Tessa, Ward’a bakarak, onu uyum sağlamaya zorlamak için kolunu çekiştirdi. Ward, gözlerini indirip onaylamadan önce rahatsız bir şekilde kıpırdandı. Bu kadar aciz bir adamı nasıl sevebilmiştim?

Bavulumu bir korumaya verdim, minibüse koyması için, diğeri kapıyı açarken.

“Bir dakika bekleyebilir misiniz?” diye sordum kapıcıya. “Yapmam gereken son bir şey var.”

Kısa bir onay aldıktan sonra, yüzümde nazik bir gülümsemeyle yorucu çiftin önünde durmak için kısa mesafeyi yürüdüm.

Tessa’ya nazikçe iç çektim, sonra Ward’a sert bir tokat attım. Tepkisini beklemeden döndüm ve minibüse doğru yürüdüm.

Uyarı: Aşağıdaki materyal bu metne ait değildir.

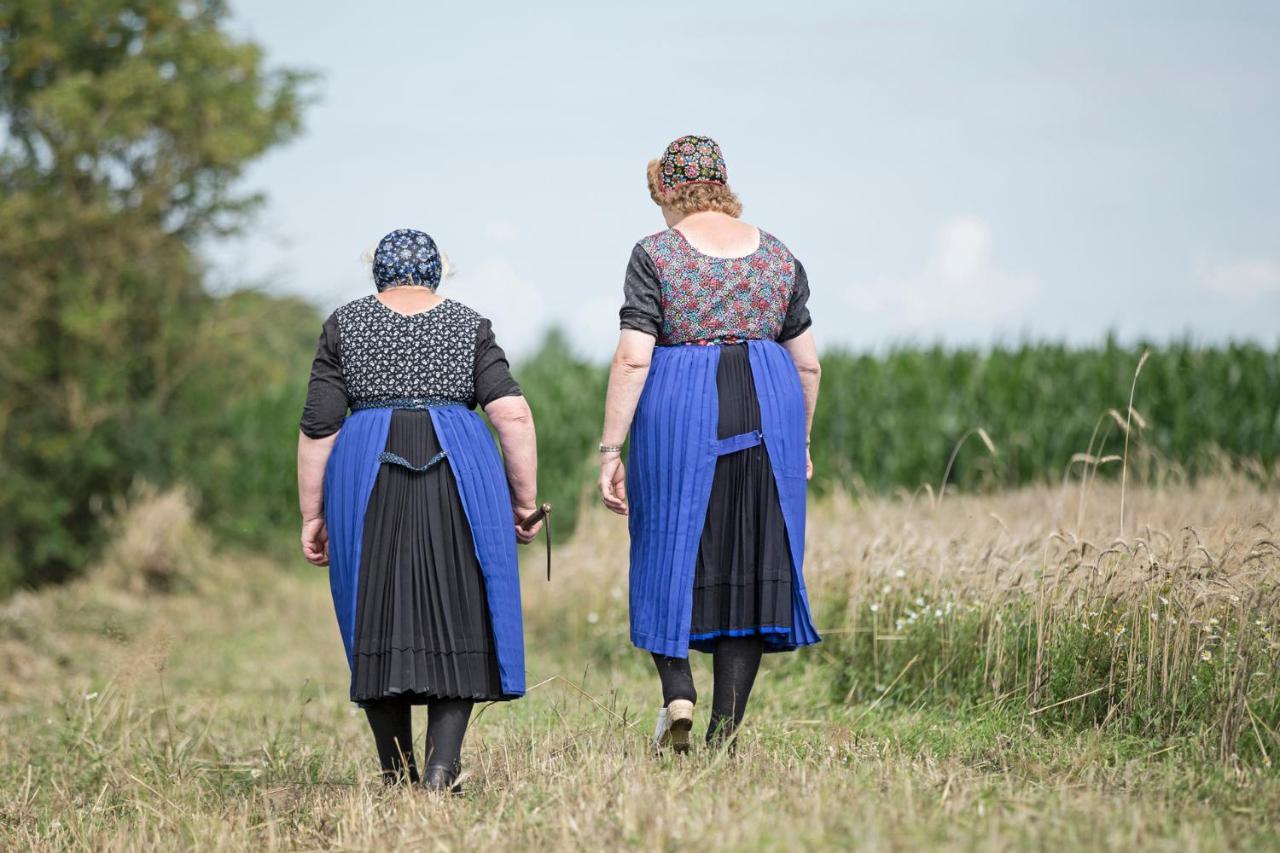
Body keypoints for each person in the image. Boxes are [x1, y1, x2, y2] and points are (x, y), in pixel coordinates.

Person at [598, 136, 822, 753]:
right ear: (724, 186)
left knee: (668, 549)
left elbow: (632, 358)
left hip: (682, 414)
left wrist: (611, 449)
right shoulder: (779, 256)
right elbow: (807, 367)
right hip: (767, 413)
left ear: (670, 190)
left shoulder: (656, 254)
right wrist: (797, 439)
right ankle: (724, 737)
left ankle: (678, 693)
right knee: (750, 565)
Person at [296, 229, 541, 792]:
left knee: (375, 613)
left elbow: (318, 427)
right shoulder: (468, 324)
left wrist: (313, 514)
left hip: (367, 471)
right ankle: (439, 772)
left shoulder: (345, 325)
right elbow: (513, 415)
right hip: (458, 471)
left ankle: (397, 774)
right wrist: (523, 501)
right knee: (459, 610)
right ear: (437, 272)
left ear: (377, 271)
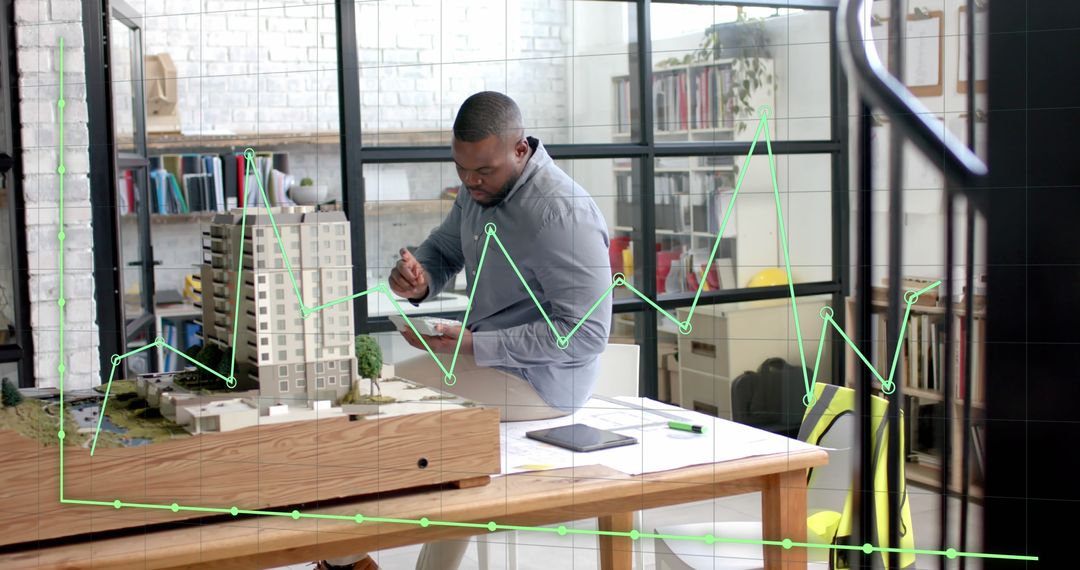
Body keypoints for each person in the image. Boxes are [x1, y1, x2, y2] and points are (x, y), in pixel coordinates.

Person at [315, 92, 613, 569]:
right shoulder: (480, 191)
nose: (470, 182)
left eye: (483, 171)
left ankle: (343, 562)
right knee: (376, 407)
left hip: (545, 379)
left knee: (371, 407)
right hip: (486, 358)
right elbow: (445, 249)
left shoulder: (562, 213)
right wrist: (420, 276)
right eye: (461, 169)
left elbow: (586, 333)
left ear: (521, 150)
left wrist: (473, 342)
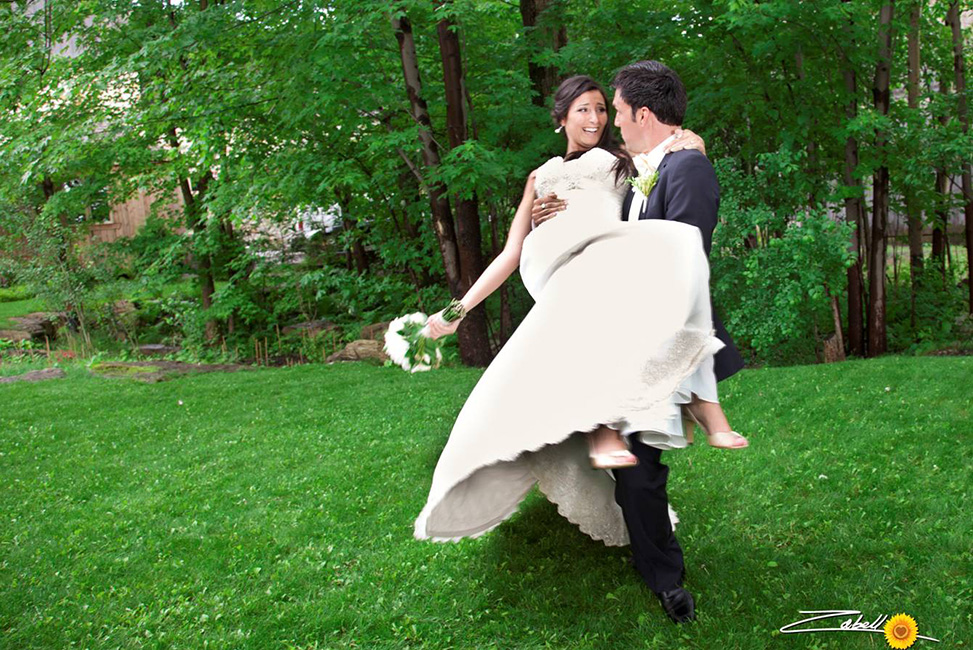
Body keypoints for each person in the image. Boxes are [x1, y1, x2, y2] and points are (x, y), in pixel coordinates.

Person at [415, 69, 740, 624]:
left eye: (602, 109)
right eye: (583, 110)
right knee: (519, 406)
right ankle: (503, 466)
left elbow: (667, 163)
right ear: (560, 117)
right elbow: (511, 251)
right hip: (565, 312)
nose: (595, 119)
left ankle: (663, 574)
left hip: (616, 317)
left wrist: (696, 143)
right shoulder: (540, 177)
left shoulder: (621, 164)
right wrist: (456, 311)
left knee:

“Sen kötü bir cadısın!” Tessa’nın arkamdan bağırdığını duydum ve Ward’ın onu tutmaya çalıştığını anladım.

Aramızdaki mesafeyi korumak için korumalar araya girene kadar arkamı dönmedim, Tessa’nın bana saldırmasına izin vermediler, değerli yüklerini korudular.

“Orada ölmeni umuyorum!” Tessa lanetlerini savururken minibüs kapısı kapandı. “O haydut kurtların seni bulup parçalamasını diliyorum!”

“TESSA!” bir ses kargaşanın üzerine yükseldi.

Pencereden baktım ve minibüsün arkasına bir siyah lüks araba çektiğini gördüm. Çimenlerin üzerindeki herkes dondu, birçok seyirci gelişen dramadan uzaklaşmaya başladı.

Bir kapı açıldı, arabadan inen kişiyi görmemi engelledi. Tessa’nın yüzüne baktım, ona kimlerin hesap soracağını anladığında. Tam önünde tam boy durana kadar kim olduğunu anlamadım.

Dominic’ti.

“Dominic, kardeşim, ben—“ Tessa üvey kardeşine kekelerken.

“Sus, Tessa,” yüzüne bağırdı. “Korumalar, doktoru serbest bırakın. Mira hiçbir yere gitmiyor.”

“Üzgünüm efendim,” bir adam açıklamaya çalıştı, “ama Luna’dan onu bugün tıbbi birliğe götürmemiz için kesin emirlerimiz var. Onun kalması için ne sebebiniz var?”

“Çünkü,” Dominic otoriter bir sesle yanıtladı, “o benim Eşim.”